Et si vous n’êtes pas sûr de savoir comment vous y prendre, c’est peut-être le bon moment pour vous former ou vous faire accompagner. Découvrez notre formation Devenir acteur de l’évaluation des risques professionnels pour acquérir les méthodes et les outils qui vous permettront de mener cette démarche avec rigueur.

FAQ – Vos questions sur le risque chaleur et le DUERP

La chaleur est-elle un risque professionnel obligatoire à évaluer dans le DUERP ?

Oui. L’obligation d’évaluation des risques professionnels posée par l’article L. 4121-1 du Code du travail couvre tous les risques auxquels les salariés sont exposés, y compris le risque thermique lié à la chaleur. Il n’existe pas de liste limitative : dès lors qu’une situation de travail expose des salariés à un risque pour leur santé ou leur sécurité, elle doit figurer dans le DUERP.

À partir de quelle température le travail est-il interdit ?

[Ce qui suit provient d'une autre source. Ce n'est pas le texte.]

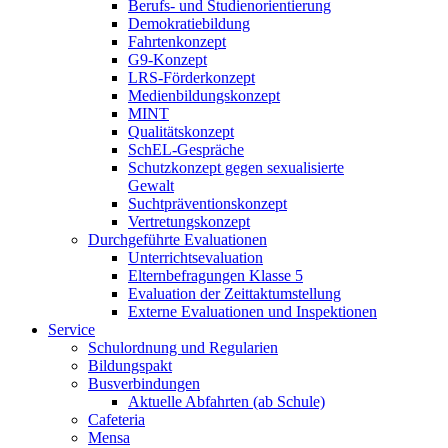
Berufs- und Studienorientierung
Demokratiebildung
Fahrtenkonzept
G9-Konzept
LRS-Förderkonzept
Medienbildungskonzept
MINT
Qualitätskonzept
SchEL-Gespräche
Schutzkonzept gegen sexualisierte
Gewalt
Suchtpräventionskonzept
Vertretungskonzept
Durchgeführte Evaluationen
Unterrichtsevaluation
Elternbefragungen Klasse 5
Evaluation der Zeittaktumstellung
Externe Evaluationen und Inspektionen
Service
Schulordnung und Regularien
Bildungspakt
Busverbindungen
Aktuelle Abfahrten (ab Schule)
Cafeteria
Mensa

Il n’existe pas de seuil légal de température à partir duquel le travail est automatiquement interdit en France. C’est l’évaluation du risque et l’état de santé des salariés qui priment. En revanche, l’employeur a l’obligation d’adapter les conditions de travail en cas de chaleur excessive, et le salarié peut exercer son droit de retrait si la situation représente un danger grave et imminent.

Quelles obligations l'employeur a-t-il concrètement en cas de canicule ?

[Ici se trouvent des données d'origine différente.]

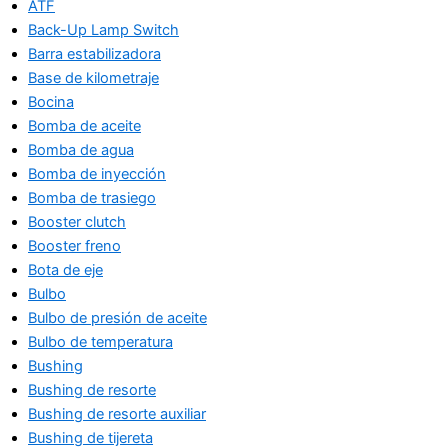
ATF
Back-Up Lamp Switch
Barra estabilizadora
Base de kilometraje
Bocina
Bomba de aceite
Bomba de agua
Bomba de inyección
Bomba de trasiego
Booster clutch
Booster freno
Bota de eje
Bulbo
Bulbo de presión de aceite
Bulbo de temperatura
Bushing
Bushing de resorte
Bushing de resorte auxiliar
Bushing de tijereta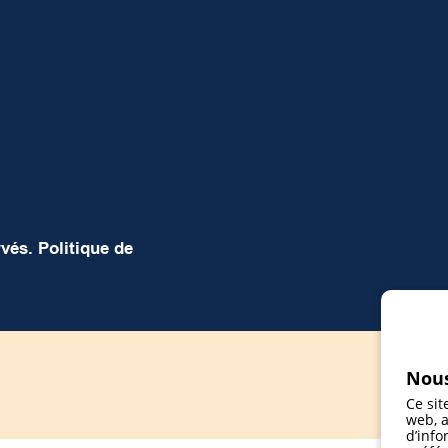
rvés.
Politique de
Nous
Ce sit
web, a
d’info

L’employeur doit mettre à disposition de l’eau fraîche en quantité suffisante (3 litres par jour et par salarié selon les recommandations), adapter l’organisation du travail si nécessaire (horaires, pauses, rotation de postes), informer les salariés des risques et des signes d’alerte, et porter une attention particulière aux personnes vulnérables.

Comment le risque chaleur doit-il être noté dans le DUERP ?

Comme tout risque : en identifiant les unités de travail concernées, en évaluant la probabilité et la gravité de l’exposition, puis en listant les mesures de prévention retenues et leur calendrier de mise en oeuvre. Le risque chaleur peut être classé dans la famille des risques physiques ou environnementaux selon la nomenclature que vous utilisez.

Le risque chaleur est-il différent du risque lié aux ambiances thermiques ?

Les deux notions sont proches mais pas identiques. Les ambiances thermiques couvrent à la fois les ambiances chaudes et les ambiances froides. Dans le DUERP, il peut être utile de les distinguer selon les situations réelles d’exposition : chaleur estivale en extérieur, chaleur industrielle produite par des machines, froid dans les chambres réfrigérées, etc.